The German leader -attending what could be her last EU summit ahead of elections to choose her successor in September -said that leaders had agreed to maintain and develop a "dialogue format" with Russia.
"I would have liked to see a bolder step here, but it is also good this way and we will continue to work on it," she said.
Lithuanian President Gitanas Nauseda said that, to his satisfaction, "there will be no meetings at the European Union leaders’ level with Russia".
"We see that the situation of our relations with Russia is deteriorating and we see new aggressive forms in behavior of Russia," he said.
Moscow said on June 24 that Putin was a "supporter" of the summit proposal, which would have potentially revived a regular fixture that was frozen after the takeover of Crimea by Russia sent ties spiralling.
The last summit between EU chiefs and Putin took place in early 2014, and the Kremlin strongman has since dealt bilaterally with individual nations.
Ukraine’s foreign minister, Dmytro Kuleba, had blasted the German-French effort as a "dangerous deviation from EU sanctions policy" after talks in Brussels with the bloc’s foreign policy chief.
The EU is looking to revamp its strategy on keeping its vast eastern neighbour in check, as Brussels admits that relations with the Kremlin look set to deteriorate further despite having already reached their "lowest level".
Moscow has been at loggerheads with a number of Western capitals recently after a Russian troop build-up on Ukraine’s borders and a series of espionage scandals that have resulted in diplomatic expulsions.

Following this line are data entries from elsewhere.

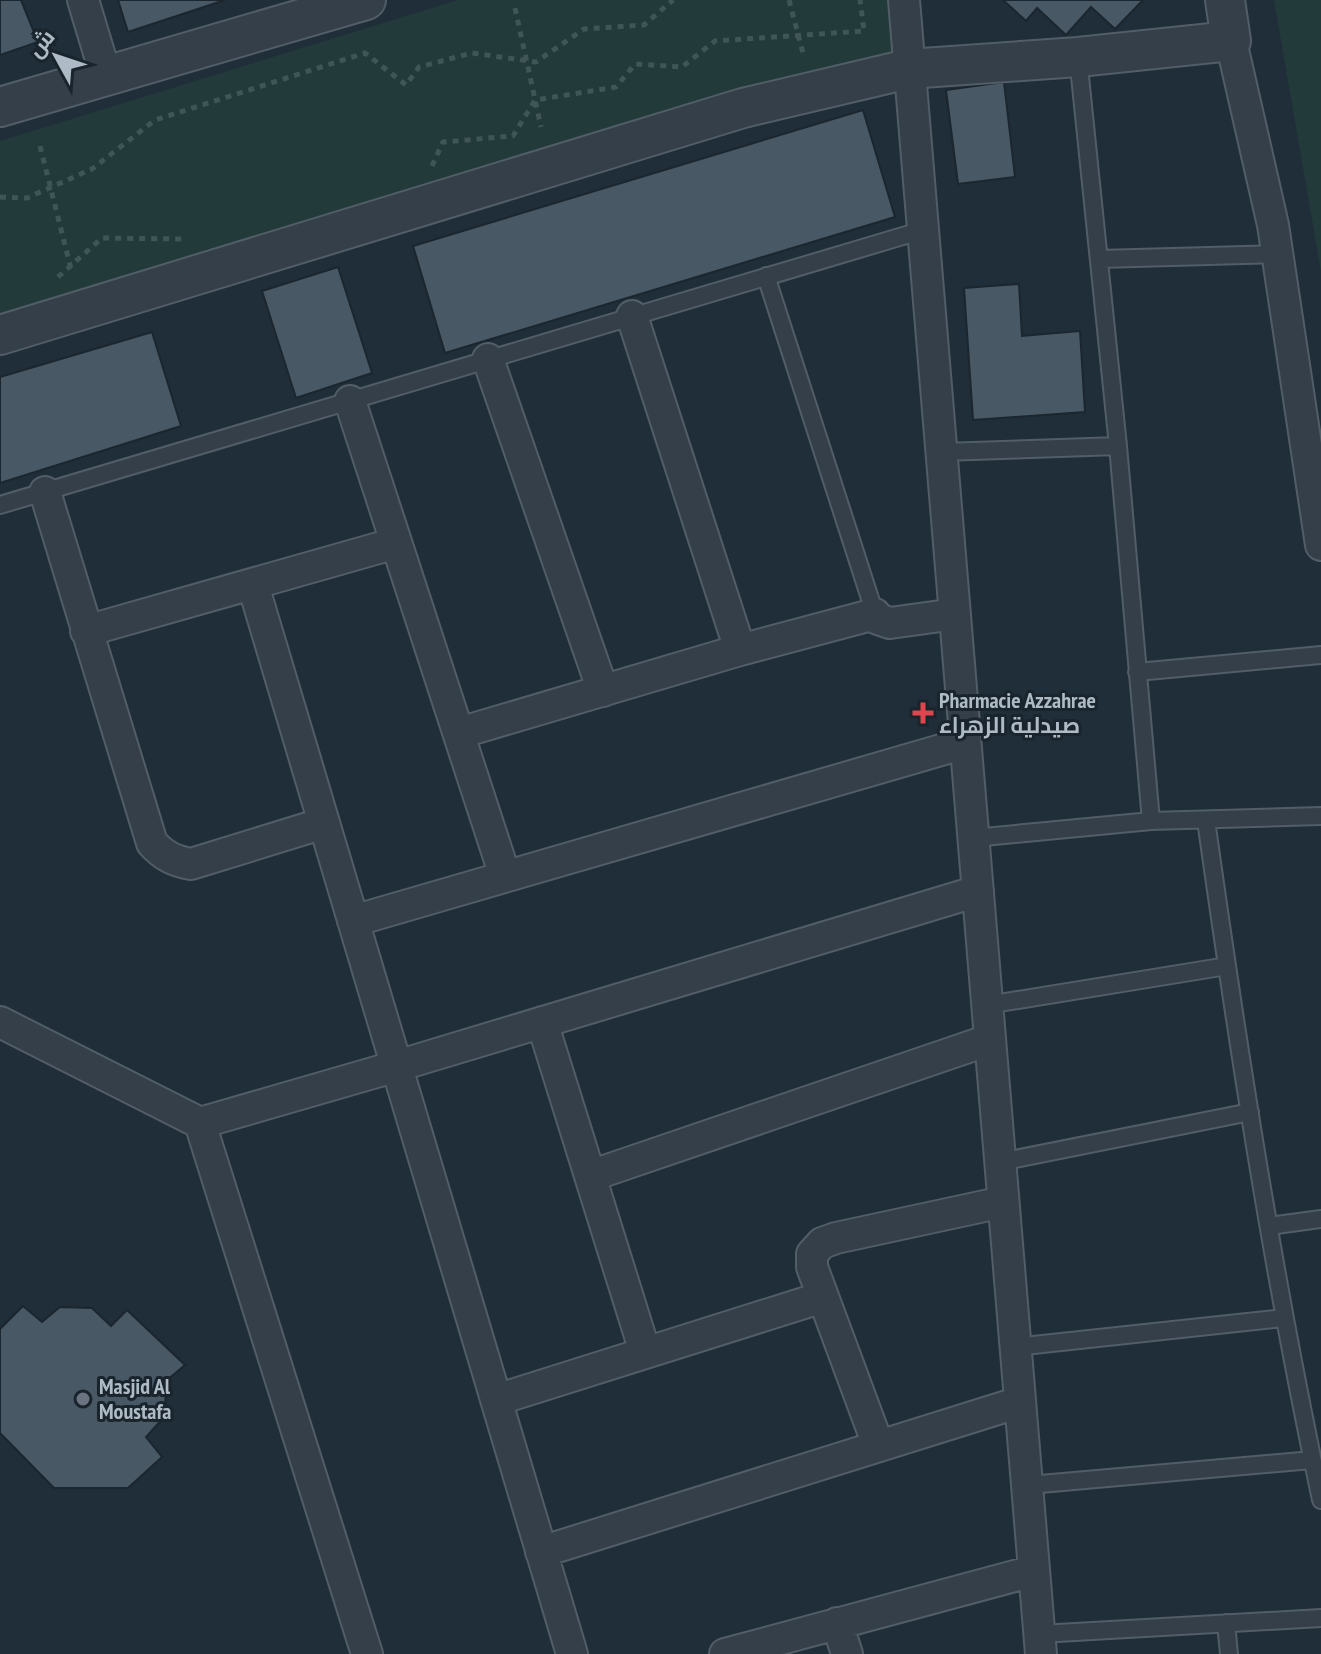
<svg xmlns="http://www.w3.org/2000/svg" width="1321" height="1654" font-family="'PT Sans Narrow',Cairo,sans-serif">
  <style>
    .green { fill: #223a39 }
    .building { fill: #485865; stroke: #1b262f; stroke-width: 2 }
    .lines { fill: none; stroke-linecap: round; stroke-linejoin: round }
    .service-casing { stroke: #515d67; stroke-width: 20 }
    .minor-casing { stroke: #515d67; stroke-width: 34 }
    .tertiary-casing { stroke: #515d67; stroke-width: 42 }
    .path { stroke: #405656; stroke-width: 5; stroke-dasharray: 6 6; stroke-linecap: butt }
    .service { stroke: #343f49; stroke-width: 16 }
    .minor { stroke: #343f49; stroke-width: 30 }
    .tertiary { stroke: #343f49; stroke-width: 38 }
    .health-dot { fill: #e0444e; stroke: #19242d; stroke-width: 3 }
    .worship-dot { fill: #6b7280; stroke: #19242d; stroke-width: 3 }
    .labels { text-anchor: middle; stroke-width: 6; stroke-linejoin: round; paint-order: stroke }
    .poi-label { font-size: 22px; font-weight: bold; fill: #aebac5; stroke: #19242d; text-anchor: start }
  </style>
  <rect width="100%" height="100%" fill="#202e39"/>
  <!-- green -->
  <path class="green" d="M458,0H890L900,63L0,324V141Z
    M1274,0H1321V272Z"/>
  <!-- building -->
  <path class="building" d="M0,0H21L38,42L0,55Z
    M118,0H225L128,32Z
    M1003,0H1143L1115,29L1091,7L1066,35L1037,8L1026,21Z
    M1004,82L1015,177L958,184L946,90Z
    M863,110L895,217L445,353L413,246Z
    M338,267L372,373L296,398L262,291Z
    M1019,284L1022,336L1080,331L1085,412L973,420L964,288Z
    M152,332L181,426L0,483V377Z
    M23,1306L42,1322L60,1307L92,1308L111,1326L127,1310L185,1365L166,1381L165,1416L146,1437L162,1457L128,1488H54L0,1433V1329Z"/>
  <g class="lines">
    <defs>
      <path id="service" d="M1078,57L1118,446L1151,821
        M1099,259L1278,254
        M766,276L875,614
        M942,452L1118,446
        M0,505L923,230
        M1137,672L1321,655
        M1206,820C1238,1048 1273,1275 1321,1500
        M973,838L1151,821L1321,816
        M987,1005L1227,966
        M1000,1162L1250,1112
        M1269,1226L1321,1219
        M1015,1347L1284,1318
        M1029,1485L1312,1460
        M1226,1623L1229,1654
        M1040,1634L1321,1618"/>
      <path id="minor" d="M83,0L106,76
        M904,0L1041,1654
        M1231,41L1273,225L1321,545
        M632,316L740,650
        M488,359L603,691
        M350,401L505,876
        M45,492L152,843C164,856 174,861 191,864L324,823
        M253,585L572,1654
        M86,631L396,543
        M459,733L740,650L875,614L878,619L890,623L955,614
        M353,921L965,743
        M0,1022L200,1123L367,1654
        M542,1022L645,1352
        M200,1123L397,1066L978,891
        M590,1176L989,1040
        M496,1400L823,1297
        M878,1445L812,1267V1254L822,1243L836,1238L1003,1202
        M541,1552L1020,1402
        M837,1623L847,1654
        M725,1654L1033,1571"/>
      <path id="tertiary" d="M0,107L366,0
        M0,335L743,108L908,69L1078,57L1231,41L1225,0"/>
    </defs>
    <!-- service casing -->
    <use href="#service" class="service-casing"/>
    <!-- minor casing -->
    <use href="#minor" class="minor-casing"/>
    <!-- tertiary casing -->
    <use href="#tertiary" class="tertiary-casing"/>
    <!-- path -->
    <path class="path" d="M789,0L804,57
      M515,8L541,127
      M40,146L71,269
      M432,166L443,142L513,136L535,100L616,87L635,64L682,67L715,41L864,31L860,0
      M0,197L27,198L92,169L155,120L365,53L406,85L419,67L472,53L536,62L584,29L644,25L673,0
      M58,277L102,238L185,239"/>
    <!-- service -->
    <use href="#service" class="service"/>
    <!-- minor -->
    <use href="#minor" class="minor"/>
    <!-- tertiary -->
    <use href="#tertiary" class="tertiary"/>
  </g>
  <!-- markers -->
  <path class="health-dot" d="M919 701h8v8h8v8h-8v8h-8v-8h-8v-8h8z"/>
  <circle class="worship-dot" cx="83" cy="1399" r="8"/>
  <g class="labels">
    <!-- poi labels -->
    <g class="poi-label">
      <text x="939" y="708">Pharmacie Azzahrae<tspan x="939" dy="25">صيدلية الزهراء</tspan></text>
      <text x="99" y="1394">Masjid Al<tspan x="99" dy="25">Moustafa</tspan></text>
    </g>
  </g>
  <!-- north arrow -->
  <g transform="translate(56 56) rotate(310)" stroke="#19242d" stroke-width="6" paint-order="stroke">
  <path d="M0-6L14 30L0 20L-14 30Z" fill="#aebac5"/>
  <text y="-12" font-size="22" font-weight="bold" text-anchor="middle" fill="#aebac5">ش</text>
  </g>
</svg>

The official conclusions from the summit said the bloc was "open to a selective engagement with Russia in areas of EU interest", such as climate change, health, the Iran nuclear deal and conflicts in Syria and Libya.
Leaders said the EU would "explore formats and conditionalities of dialogue with Russia", but struck out a reference to "leaders’ level" dialogue contained in a draft version.
Austrian Chancellor Sebastian Kurz, who had backed the push from France and Germany for talks with Putin, tweeted that "as a compromise, it is now to be clarified which dialogue channels can be useful".
Leaders in their final statement also insisted on the need for a "firm and coordinated response by the EU and its Member States to any further malign, illegal and disruptive activity by Russia".
To that end, they tasked the European Commission "to present options for additional restrictive measures, including economic sanctions" that may be needed against Moscow.